Stop. We have all seen the stats. It is not that dangerous. A fisherman has a more dangerous job. Real life is different than the movies. The cops in movies know better than to shoot into a car with hostages, they know better than to shoot unarmed people, they don’t rape “suspects,” they don’t run pedophile prostitution rings, and they don’t flash their guns at sorority girls buying bottled water.
“While most citizens are courteous and law abiding, the subset of people we generally interact with everyday are not the genteel types. You don’t know what is in my mind when I stop you. Did I just get a radio call of a shooting moments ago? Am I looking for a murderer or an armed fugitive?
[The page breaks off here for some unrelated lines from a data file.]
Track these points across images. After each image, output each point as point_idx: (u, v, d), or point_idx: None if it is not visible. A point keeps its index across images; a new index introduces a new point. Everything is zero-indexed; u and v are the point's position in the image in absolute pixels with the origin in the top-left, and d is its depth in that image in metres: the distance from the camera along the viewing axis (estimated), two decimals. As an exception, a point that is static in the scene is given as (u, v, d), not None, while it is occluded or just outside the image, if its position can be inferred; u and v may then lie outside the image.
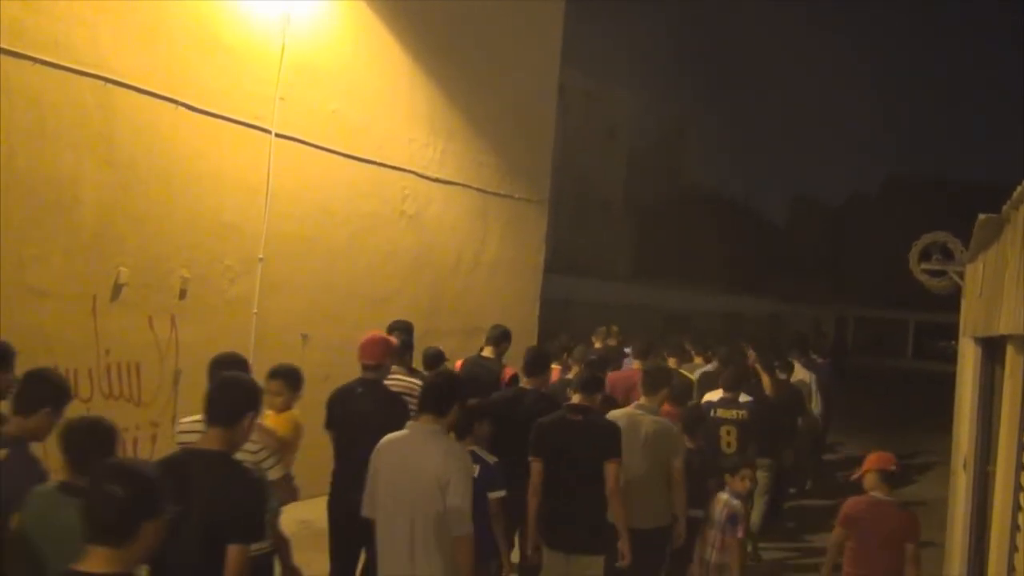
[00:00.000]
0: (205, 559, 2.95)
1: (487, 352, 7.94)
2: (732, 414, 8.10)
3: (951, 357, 9.42)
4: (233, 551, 3.48)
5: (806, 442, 11.26)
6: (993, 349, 7.75)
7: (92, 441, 3.86)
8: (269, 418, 5.30)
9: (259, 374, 8.57)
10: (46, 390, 4.26)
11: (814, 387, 11.43)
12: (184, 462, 3.70)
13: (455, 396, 4.75)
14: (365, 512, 4.63)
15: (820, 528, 10.32)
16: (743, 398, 8.23)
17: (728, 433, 8.06)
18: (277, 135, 8.64)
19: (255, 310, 8.49)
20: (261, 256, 8.55)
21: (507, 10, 12.13)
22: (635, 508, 5.78)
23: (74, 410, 6.88)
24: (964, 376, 8.40)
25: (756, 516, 8.75)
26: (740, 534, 6.70)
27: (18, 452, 4.02)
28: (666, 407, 6.71)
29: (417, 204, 10.72)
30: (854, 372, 22.61)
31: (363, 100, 9.81)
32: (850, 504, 6.10)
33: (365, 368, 6.06)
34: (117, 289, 7.21)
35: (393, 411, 5.62)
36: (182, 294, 7.80)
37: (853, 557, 6.06)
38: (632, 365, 9.17)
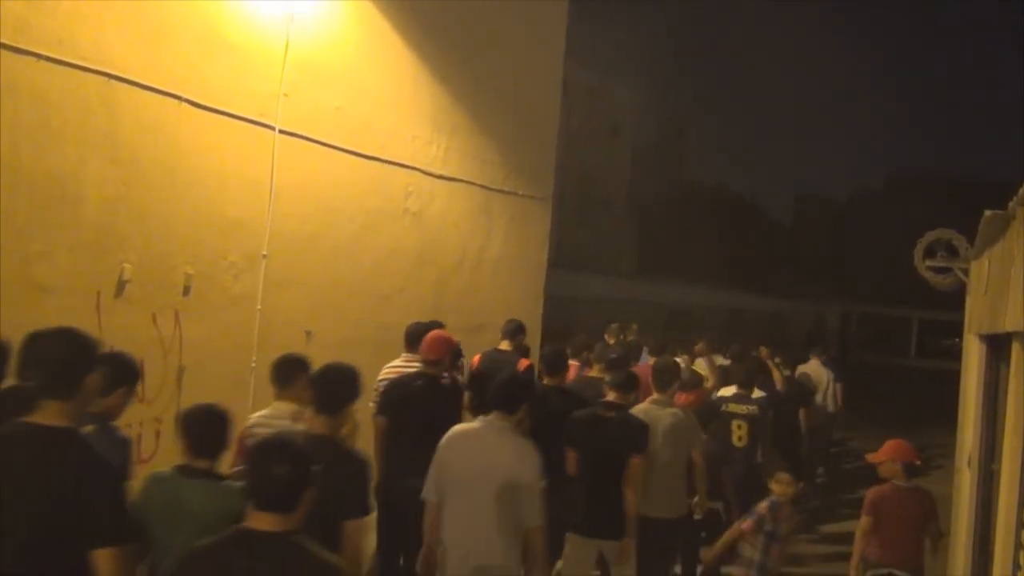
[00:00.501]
0: (320, 536, 3.12)
1: (504, 345, 8.32)
2: (743, 409, 8.42)
3: (955, 355, 9.43)
4: (349, 526, 3.93)
5: (821, 436, 11.64)
6: (998, 346, 7.73)
7: (209, 427, 4.25)
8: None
9: (264, 370, 8.59)
10: (123, 371, 4.61)
11: (830, 384, 11.97)
12: None
13: (524, 396, 5.14)
14: (426, 495, 4.96)
15: (833, 518, 10.50)
16: (756, 394, 8.55)
17: (739, 428, 8.35)
18: (281, 132, 8.63)
19: (259, 307, 8.49)
20: (265, 253, 8.55)
21: (512, 8, 12.12)
22: (655, 498, 6.21)
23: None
24: (969, 373, 8.39)
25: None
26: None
27: (103, 428, 4.32)
28: (680, 398, 7.13)
29: (421, 201, 10.72)
30: (856, 369, 22.68)
31: (367, 97, 9.81)
32: (875, 492, 6.43)
33: (426, 363, 6.53)
34: (121, 286, 7.21)
35: (450, 405, 6.06)
36: (186, 291, 7.79)
37: (880, 543, 6.36)
38: (648, 361, 9.35)
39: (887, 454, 6.39)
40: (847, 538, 7.48)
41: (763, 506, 6.62)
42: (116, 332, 7.15)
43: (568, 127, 21.61)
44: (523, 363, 7.96)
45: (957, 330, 9.37)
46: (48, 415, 3.27)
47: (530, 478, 4.75)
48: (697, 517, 6.99)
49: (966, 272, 8.84)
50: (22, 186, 6.47)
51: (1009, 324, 5.50)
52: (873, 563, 6.39)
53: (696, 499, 6.86)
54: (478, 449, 4.84)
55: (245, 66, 8.30)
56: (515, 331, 8.38)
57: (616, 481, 5.92)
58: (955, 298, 9.64)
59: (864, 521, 6.41)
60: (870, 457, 6.48)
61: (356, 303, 9.75)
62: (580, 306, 18.71)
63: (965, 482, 8.12)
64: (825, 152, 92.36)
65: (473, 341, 9.90)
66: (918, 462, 6.47)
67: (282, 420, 5.28)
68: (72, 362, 3.35)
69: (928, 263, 9.27)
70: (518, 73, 12.43)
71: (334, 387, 4.36)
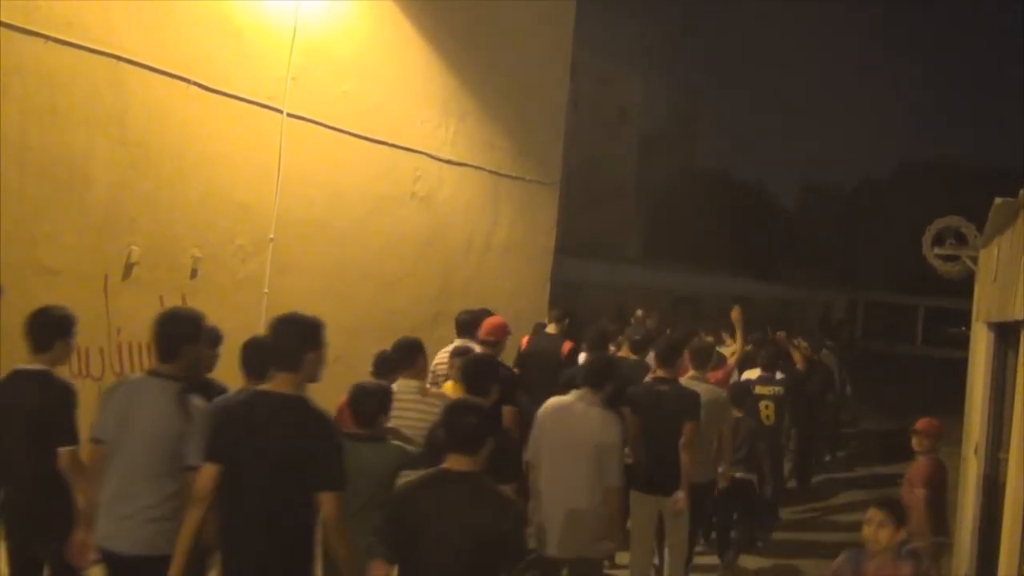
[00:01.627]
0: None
1: (551, 329, 9.11)
2: (769, 390, 9.33)
3: (962, 343, 9.42)
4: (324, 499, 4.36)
5: (831, 418, 13.16)
6: (1007, 334, 7.71)
7: (375, 400, 5.25)
8: (448, 387, 6.67)
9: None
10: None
11: (836, 369, 12.88)
12: None
13: (611, 376, 6.07)
14: (527, 457, 5.89)
15: (841, 492, 11.65)
16: (779, 375, 9.48)
17: (767, 407, 9.25)
18: (289, 115, 8.62)
19: (266, 290, 8.50)
20: (272, 236, 8.55)
21: (520, -9, 12.07)
22: (691, 465, 6.85)
23: (87, 389, 6.92)
24: (976, 361, 8.37)
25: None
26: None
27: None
28: (711, 376, 7.84)
29: (428, 186, 10.70)
30: (862, 357, 22.76)
31: (375, 81, 9.78)
32: (922, 465, 7.00)
33: (484, 344, 7.16)
34: (129, 268, 7.22)
35: (507, 383, 6.43)
36: (193, 273, 7.81)
37: (931, 510, 6.85)
38: None
39: (923, 430, 7.11)
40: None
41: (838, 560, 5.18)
42: (123, 314, 7.18)
43: (576, 113, 21.56)
44: (567, 345, 8.69)
45: (964, 318, 9.33)
46: (279, 384, 4.13)
47: (612, 444, 5.70)
48: (722, 486, 7.59)
49: (975, 260, 8.80)
50: (30, 168, 6.49)
51: (1018, 312, 5.49)
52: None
53: (722, 469, 7.52)
54: (570, 419, 5.77)
55: (253, 50, 8.28)
56: (561, 316, 9.20)
57: (673, 445, 6.65)
58: (962, 286, 9.61)
59: (922, 493, 6.83)
60: (914, 429, 7.11)
61: (363, 287, 9.75)
62: (586, 292, 18.69)
63: (972, 470, 8.11)
64: (833, 139, 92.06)
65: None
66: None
67: (412, 394, 6.03)
68: (298, 344, 4.25)
69: (936, 251, 9.23)
70: (527, 58, 12.38)
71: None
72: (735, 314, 9.37)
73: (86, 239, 6.90)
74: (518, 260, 12.61)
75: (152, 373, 4.62)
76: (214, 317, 8.02)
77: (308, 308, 8.89)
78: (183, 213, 7.71)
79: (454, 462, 3.98)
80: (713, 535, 8.52)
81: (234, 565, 4.08)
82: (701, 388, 7.17)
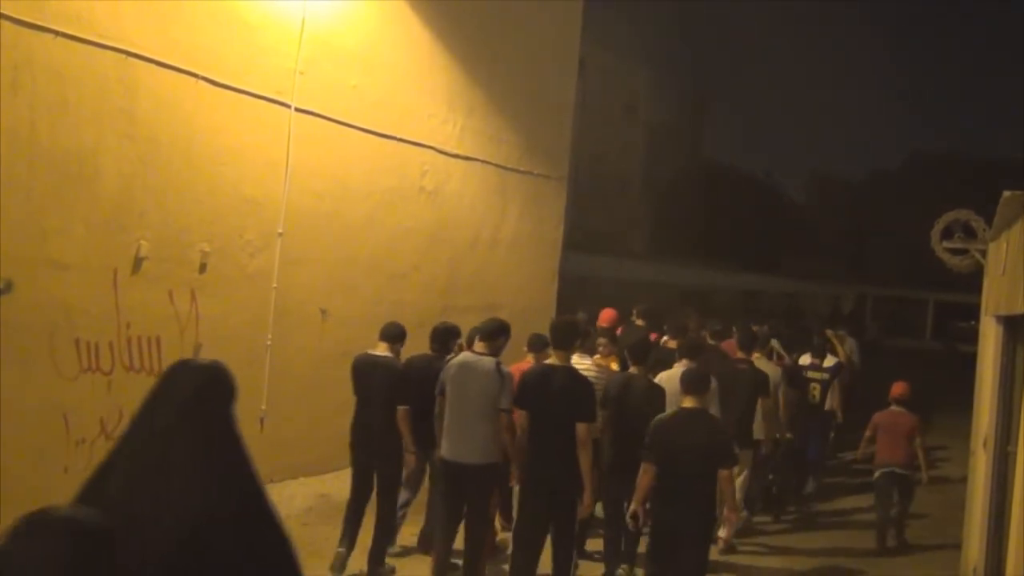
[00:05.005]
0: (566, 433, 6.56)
1: (638, 322, 11.05)
2: (818, 375, 10.96)
3: (971, 337, 9.40)
4: (581, 427, 6.52)
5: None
6: (1015, 328, 7.69)
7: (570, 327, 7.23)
8: (602, 357, 8.48)
9: (279, 347, 8.64)
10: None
11: (857, 355, 14.48)
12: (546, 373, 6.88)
13: (703, 349, 8.41)
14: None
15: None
16: (827, 363, 11.12)
17: (814, 389, 10.85)
18: (297, 110, 8.63)
19: (275, 284, 8.52)
20: (281, 231, 8.57)
21: (527, -15, 12.05)
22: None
23: (96, 383, 6.96)
24: (985, 355, 8.35)
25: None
26: None
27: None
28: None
29: (436, 180, 10.71)
30: (871, 350, 22.73)
31: (383, 75, 9.78)
32: (878, 415, 9.52)
33: (600, 330, 9.27)
34: (138, 262, 7.24)
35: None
36: (202, 268, 7.83)
37: (879, 447, 9.41)
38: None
39: (893, 392, 9.55)
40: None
41: None
42: (133, 309, 7.20)
43: (584, 107, 21.50)
44: (652, 336, 10.24)
45: (973, 312, 9.30)
46: (558, 358, 6.79)
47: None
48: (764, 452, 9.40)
49: (984, 253, 8.77)
50: (39, 163, 6.51)
51: (1027, 305, 5.46)
52: (878, 464, 9.44)
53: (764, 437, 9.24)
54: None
55: (262, 44, 8.29)
56: (647, 312, 11.29)
57: (751, 413, 8.78)
58: (971, 280, 9.58)
59: (867, 436, 9.64)
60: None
61: (371, 281, 9.77)
62: (594, 287, 18.66)
63: (981, 464, 8.10)
64: (843, 132, 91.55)
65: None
66: (908, 395, 9.51)
67: (586, 362, 7.97)
68: (572, 330, 7.06)
69: (945, 244, 9.20)
70: (534, 52, 12.38)
71: (565, 332, 7.03)
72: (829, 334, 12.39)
73: (95, 233, 6.92)
74: (525, 254, 12.61)
75: (477, 353, 6.91)
76: (223, 311, 8.11)
77: (316, 301, 9.02)
78: (192, 207, 7.73)
79: (688, 402, 6.32)
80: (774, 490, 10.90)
81: (539, 461, 6.57)
82: (761, 363, 9.36)
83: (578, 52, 13.93)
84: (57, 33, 6.52)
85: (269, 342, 8.45)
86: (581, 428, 6.43)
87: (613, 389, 7.63)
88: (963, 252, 9.12)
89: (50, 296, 6.54)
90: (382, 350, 7.53)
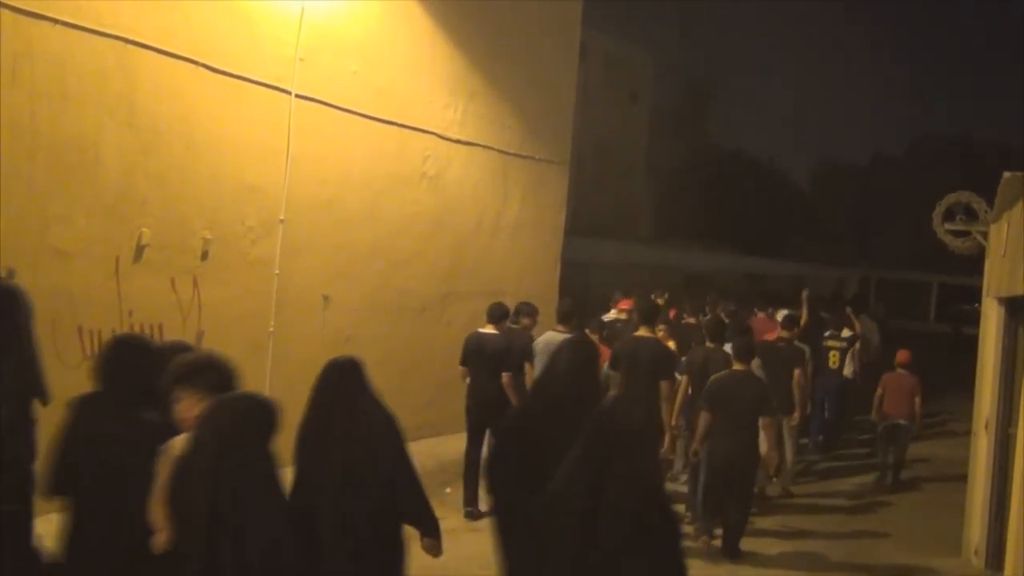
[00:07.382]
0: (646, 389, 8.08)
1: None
2: (836, 344, 12.69)
3: (975, 320, 9.38)
4: (665, 384, 8.23)
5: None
6: (1017, 309, 7.70)
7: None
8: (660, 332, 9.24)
9: (282, 334, 8.66)
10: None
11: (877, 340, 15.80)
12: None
13: (753, 351, 8.68)
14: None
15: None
16: (845, 333, 12.90)
17: (833, 356, 12.62)
18: (297, 96, 8.63)
19: (277, 271, 8.54)
20: (282, 217, 8.58)
21: (528, -30, 12.01)
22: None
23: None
24: (987, 336, 8.35)
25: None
26: None
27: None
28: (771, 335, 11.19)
29: (438, 165, 10.70)
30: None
31: (384, 61, 9.77)
32: (886, 376, 11.33)
33: (620, 310, 11.56)
34: (140, 250, 7.27)
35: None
36: (204, 255, 7.85)
37: (886, 403, 11.12)
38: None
39: (898, 359, 11.35)
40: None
41: None
42: (135, 296, 7.23)
43: (586, 92, 21.48)
44: (672, 312, 12.07)
45: (977, 295, 9.29)
46: (644, 332, 8.51)
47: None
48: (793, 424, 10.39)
49: (985, 235, 8.76)
50: (41, 151, 6.52)
51: (1027, 287, 5.47)
52: (883, 417, 11.15)
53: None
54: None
55: (262, 31, 8.29)
56: (671, 298, 13.44)
57: (788, 384, 9.82)
58: (975, 263, 9.56)
59: (878, 394, 11.24)
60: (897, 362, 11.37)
61: (373, 267, 9.79)
62: (597, 272, 18.65)
63: (982, 446, 8.11)
64: (847, 116, 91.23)
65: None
66: (909, 360, 11.31)
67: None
68: (655, 310, 9.23)
69: (947, 226, 9.17)
70: (536, 37, 12.35)
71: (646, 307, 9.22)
72: (804, 294, 13.39)
73: (97, 222, 6.94)
74: (528, 240, 12.61)
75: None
76: (225, 298, 8.13)
77: (318, 288, 9.03)
78: (193, 195, 7.74)
79: (737, 365, 7.99)
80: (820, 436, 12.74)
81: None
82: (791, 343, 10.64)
83: (579, 36, 13.90)
84: (57, 22, 6.53)
85: (271, 329, 8.48)
86: (664, 384, 8.21)
87: (697, 361, 8.85)
88: (965, 234, 9.09)
89: (52, 284, 6.56)
90: (489, 329, 8.59)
For you, this might be a “simple” traffic stop, for me each traffic stop is a potentially dangerous encounter. Show some empathy for an officer’s safety concerns. Don’t make our job more difficult than it already is.”
If you can’t handle these things without violating people’s rights or shooting unarmed people, then you are in the wrong line of work. Maybe you should take up teaching or something. After all, those that can’t do, teach.
“Community members deserve courtesy, respect and professionalism from their officers. Every person stopped by a cop should feel safe instead of feeling that their wellbeing is in jeopardy. Shouldn’t the community members extend the same courtesy to their officers and project that the officer’s safety is not threatened by their actions?”
This is all true, but now that police use fear as a weapon and attempt to intimidate the populace with armored vehicles, black uniforms, no-knock raids, military tactics, and propaganda pieces in the Washington Post that basically say that they can do whatever the hell they want, the people don’t want you to feel safe. When you behave like an occupying army, expect resistance. The police chose this route, not the people. When people are subjugated by an oppressive control system, they will find a way to dismantle that system. They will exhaust all other options, but then they will use violence. Until police departments remember who pays their salary, I’d suggest you keep your schedule clear for more of your friends’ funerals, because communities across the country are tired of burying people because cops have declared war on the American people.